Source extract
[Start of section]
Glad you could learn something new!
When you must use a UserID as a index, always tostring
then tonumber
back if using pairs.
On the server side, introduce a sanity check that checks when the player last fired the event. You can perform these types of checks by utilising tick(), and check whether the latest attempt to fire is bigger or equal to the tick() + seconds between each event interaction. Additionally, you shouldn’t be sending any sort of value that’ll translate into money from the client. If you are always going to recieve 50 each time, make it controllable on the server, not on the client. It means that the client can’t fire the server to give more than 50.
Example:
local players = {}
local rate = 600 -- time between each
Event.OnServerEvent:connect(player)
local attemptTick = tick()
if not players[player.UserId] or players[player.UserId] - tick() <= 0 then
players[player.UserId] = attemptTick + rate
-- reward 50 coins, don't reward anything else
end
end)
On the client, you’d only fire the event, you wouldn’t attach anything else because you don’t need too.
Hope this helps!
My question is: Why?
The example I gave is 100% server-side.
[End of section]
Problems to solve
1. Using the forum post, say whether each statement agrees with it, answering yes or no and quoting the words that decide it. (a) The post says money values should be sent from the client. (b) The example sets the rate to 600. (c) The client should attach extra data when it fires the event.
2. Rewrite the part of the forum post starting with "if not players[player.UserId]" and going on through "don’t need too.", replacing "coins" with "gems".
3. List every name declared with the keyword "local" in the example code of the forum post.

Information shown
[Start of section]
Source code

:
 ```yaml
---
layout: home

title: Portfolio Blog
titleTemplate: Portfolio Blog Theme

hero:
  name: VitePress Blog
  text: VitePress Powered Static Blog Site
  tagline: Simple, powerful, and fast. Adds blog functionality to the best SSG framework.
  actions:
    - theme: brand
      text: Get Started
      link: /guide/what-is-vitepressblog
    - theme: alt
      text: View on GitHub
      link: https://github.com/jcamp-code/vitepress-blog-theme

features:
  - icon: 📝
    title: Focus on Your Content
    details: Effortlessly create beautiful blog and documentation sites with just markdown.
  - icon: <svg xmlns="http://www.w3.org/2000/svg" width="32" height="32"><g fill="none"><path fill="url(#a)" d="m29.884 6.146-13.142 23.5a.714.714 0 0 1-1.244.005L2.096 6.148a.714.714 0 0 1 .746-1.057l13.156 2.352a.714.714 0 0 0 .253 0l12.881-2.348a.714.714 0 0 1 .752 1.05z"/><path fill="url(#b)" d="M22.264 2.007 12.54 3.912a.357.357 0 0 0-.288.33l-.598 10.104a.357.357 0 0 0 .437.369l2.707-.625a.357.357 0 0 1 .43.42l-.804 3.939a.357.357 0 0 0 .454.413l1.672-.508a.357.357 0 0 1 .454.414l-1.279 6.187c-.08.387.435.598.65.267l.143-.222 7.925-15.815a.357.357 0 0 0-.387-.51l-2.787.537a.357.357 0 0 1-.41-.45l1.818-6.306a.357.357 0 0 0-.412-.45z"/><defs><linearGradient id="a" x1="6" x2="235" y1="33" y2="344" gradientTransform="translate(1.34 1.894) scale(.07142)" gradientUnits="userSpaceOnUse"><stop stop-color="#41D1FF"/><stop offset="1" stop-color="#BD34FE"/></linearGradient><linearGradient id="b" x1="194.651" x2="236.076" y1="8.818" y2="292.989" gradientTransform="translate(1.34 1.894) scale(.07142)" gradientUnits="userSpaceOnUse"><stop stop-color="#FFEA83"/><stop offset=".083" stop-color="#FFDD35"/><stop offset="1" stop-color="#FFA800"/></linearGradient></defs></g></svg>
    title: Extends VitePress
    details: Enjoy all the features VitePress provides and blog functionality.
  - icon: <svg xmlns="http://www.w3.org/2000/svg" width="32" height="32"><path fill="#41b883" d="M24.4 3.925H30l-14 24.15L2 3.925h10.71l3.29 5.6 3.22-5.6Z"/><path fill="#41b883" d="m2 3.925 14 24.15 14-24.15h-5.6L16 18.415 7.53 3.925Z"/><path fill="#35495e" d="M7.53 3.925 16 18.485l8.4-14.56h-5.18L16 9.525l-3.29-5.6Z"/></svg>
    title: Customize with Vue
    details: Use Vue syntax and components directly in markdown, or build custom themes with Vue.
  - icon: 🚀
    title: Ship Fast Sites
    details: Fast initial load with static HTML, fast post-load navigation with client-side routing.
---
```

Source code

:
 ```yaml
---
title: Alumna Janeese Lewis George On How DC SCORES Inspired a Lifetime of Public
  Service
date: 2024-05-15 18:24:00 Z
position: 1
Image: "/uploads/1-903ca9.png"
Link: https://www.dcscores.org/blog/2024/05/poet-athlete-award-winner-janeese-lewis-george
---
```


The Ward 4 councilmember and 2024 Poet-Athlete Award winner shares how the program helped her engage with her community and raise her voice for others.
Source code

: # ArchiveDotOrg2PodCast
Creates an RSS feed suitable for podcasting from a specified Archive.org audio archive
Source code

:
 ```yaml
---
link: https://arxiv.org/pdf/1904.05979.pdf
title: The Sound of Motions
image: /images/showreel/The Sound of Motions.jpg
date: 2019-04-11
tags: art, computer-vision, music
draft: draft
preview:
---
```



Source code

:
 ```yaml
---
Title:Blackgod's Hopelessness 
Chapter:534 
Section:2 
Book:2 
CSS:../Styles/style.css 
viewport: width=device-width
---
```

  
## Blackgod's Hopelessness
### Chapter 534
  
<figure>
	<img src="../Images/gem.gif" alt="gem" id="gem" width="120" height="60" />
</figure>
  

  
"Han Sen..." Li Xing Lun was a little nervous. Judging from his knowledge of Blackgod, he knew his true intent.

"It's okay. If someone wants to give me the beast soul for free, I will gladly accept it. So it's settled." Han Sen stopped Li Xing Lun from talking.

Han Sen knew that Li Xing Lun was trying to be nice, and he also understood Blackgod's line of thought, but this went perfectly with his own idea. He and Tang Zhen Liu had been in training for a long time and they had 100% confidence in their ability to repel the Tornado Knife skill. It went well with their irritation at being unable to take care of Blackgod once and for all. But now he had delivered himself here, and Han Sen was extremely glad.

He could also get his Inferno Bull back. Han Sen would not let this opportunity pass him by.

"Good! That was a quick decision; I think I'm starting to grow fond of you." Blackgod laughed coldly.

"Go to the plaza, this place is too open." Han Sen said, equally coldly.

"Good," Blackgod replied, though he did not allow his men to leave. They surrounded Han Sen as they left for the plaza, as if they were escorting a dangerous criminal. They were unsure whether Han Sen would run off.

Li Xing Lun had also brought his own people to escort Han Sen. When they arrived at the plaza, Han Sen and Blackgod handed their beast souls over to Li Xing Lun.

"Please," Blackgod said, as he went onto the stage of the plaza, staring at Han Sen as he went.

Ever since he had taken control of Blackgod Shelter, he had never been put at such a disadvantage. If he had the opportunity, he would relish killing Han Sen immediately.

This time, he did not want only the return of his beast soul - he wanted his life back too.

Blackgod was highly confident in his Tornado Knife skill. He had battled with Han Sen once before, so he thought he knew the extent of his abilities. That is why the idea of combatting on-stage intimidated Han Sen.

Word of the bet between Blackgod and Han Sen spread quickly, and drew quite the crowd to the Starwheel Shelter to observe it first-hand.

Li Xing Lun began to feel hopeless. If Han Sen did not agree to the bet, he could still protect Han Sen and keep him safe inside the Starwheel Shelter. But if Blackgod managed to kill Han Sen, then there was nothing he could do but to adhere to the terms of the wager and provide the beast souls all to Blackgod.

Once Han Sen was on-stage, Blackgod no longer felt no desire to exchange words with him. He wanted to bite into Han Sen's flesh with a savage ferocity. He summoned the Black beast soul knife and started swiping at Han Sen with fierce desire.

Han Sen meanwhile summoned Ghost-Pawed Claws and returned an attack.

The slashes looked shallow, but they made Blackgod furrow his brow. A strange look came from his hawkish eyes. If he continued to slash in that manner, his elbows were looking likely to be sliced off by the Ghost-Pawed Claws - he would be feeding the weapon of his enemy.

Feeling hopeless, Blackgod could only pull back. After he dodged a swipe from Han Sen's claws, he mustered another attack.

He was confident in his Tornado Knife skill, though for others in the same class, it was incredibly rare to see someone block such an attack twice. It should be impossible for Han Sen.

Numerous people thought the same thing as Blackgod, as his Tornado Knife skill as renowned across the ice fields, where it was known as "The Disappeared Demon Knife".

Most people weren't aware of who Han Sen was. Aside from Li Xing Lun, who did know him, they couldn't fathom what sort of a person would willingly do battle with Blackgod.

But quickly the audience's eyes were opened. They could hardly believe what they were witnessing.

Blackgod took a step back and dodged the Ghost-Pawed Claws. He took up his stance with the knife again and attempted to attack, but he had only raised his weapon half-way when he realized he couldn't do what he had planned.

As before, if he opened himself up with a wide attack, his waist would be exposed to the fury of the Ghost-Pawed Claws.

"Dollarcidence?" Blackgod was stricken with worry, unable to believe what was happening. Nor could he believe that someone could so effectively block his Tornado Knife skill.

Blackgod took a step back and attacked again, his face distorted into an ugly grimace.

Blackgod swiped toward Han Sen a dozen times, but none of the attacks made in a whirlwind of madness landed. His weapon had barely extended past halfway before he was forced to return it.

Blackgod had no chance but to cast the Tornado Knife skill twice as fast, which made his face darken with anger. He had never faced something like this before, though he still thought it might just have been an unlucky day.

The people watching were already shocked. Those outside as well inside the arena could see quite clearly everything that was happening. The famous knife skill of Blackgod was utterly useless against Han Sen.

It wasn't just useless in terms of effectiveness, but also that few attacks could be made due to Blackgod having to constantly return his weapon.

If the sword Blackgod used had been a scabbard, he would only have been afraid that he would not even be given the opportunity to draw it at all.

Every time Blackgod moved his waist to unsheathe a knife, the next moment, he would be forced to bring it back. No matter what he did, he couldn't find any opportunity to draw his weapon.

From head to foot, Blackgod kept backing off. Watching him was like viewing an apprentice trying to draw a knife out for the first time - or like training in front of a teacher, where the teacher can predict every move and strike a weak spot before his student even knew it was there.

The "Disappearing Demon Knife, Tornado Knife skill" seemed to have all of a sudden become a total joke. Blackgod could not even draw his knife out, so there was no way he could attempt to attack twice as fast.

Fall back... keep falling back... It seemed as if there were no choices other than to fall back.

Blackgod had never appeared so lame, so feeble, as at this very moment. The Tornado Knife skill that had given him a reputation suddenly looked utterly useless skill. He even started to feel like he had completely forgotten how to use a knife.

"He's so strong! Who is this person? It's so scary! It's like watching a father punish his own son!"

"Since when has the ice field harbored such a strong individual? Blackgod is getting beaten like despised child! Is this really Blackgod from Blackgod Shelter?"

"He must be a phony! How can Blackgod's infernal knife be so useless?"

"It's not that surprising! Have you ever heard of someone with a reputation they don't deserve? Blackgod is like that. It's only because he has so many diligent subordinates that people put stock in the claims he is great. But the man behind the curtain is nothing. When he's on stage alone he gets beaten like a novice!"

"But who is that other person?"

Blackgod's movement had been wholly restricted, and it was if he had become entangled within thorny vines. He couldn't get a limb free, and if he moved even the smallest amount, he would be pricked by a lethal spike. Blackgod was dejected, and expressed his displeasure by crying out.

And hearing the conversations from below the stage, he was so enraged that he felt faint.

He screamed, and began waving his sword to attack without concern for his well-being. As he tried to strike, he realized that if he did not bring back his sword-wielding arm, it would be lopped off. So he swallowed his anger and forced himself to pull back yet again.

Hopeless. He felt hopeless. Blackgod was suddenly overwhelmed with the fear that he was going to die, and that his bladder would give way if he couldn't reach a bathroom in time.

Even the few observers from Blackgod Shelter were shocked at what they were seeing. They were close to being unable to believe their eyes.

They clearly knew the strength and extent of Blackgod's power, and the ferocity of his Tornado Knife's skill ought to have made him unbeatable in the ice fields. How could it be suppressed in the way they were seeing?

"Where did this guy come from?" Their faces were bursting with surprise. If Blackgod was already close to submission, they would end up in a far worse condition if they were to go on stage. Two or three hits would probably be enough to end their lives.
[End of section]
Exercise solutions
1.
(a) No: "you shouldn’t be sending any sort of value that’ll translate into money from the client."
(b) Yes: "local rate = 600"
(c) No: "you wouldn’t attach anything else because you don’t need too."

2.
if not players[player.UserId] or players[player.UserId] - tick() <= 0 then
players[player.UserId] = attemptTick + rate
-- reward 50 gems, don't reward anything else
end
end)
On the client, you’d only fire the event, you wouldn’t attach anything else because you don’t need too.

3. players, rate, attemptTick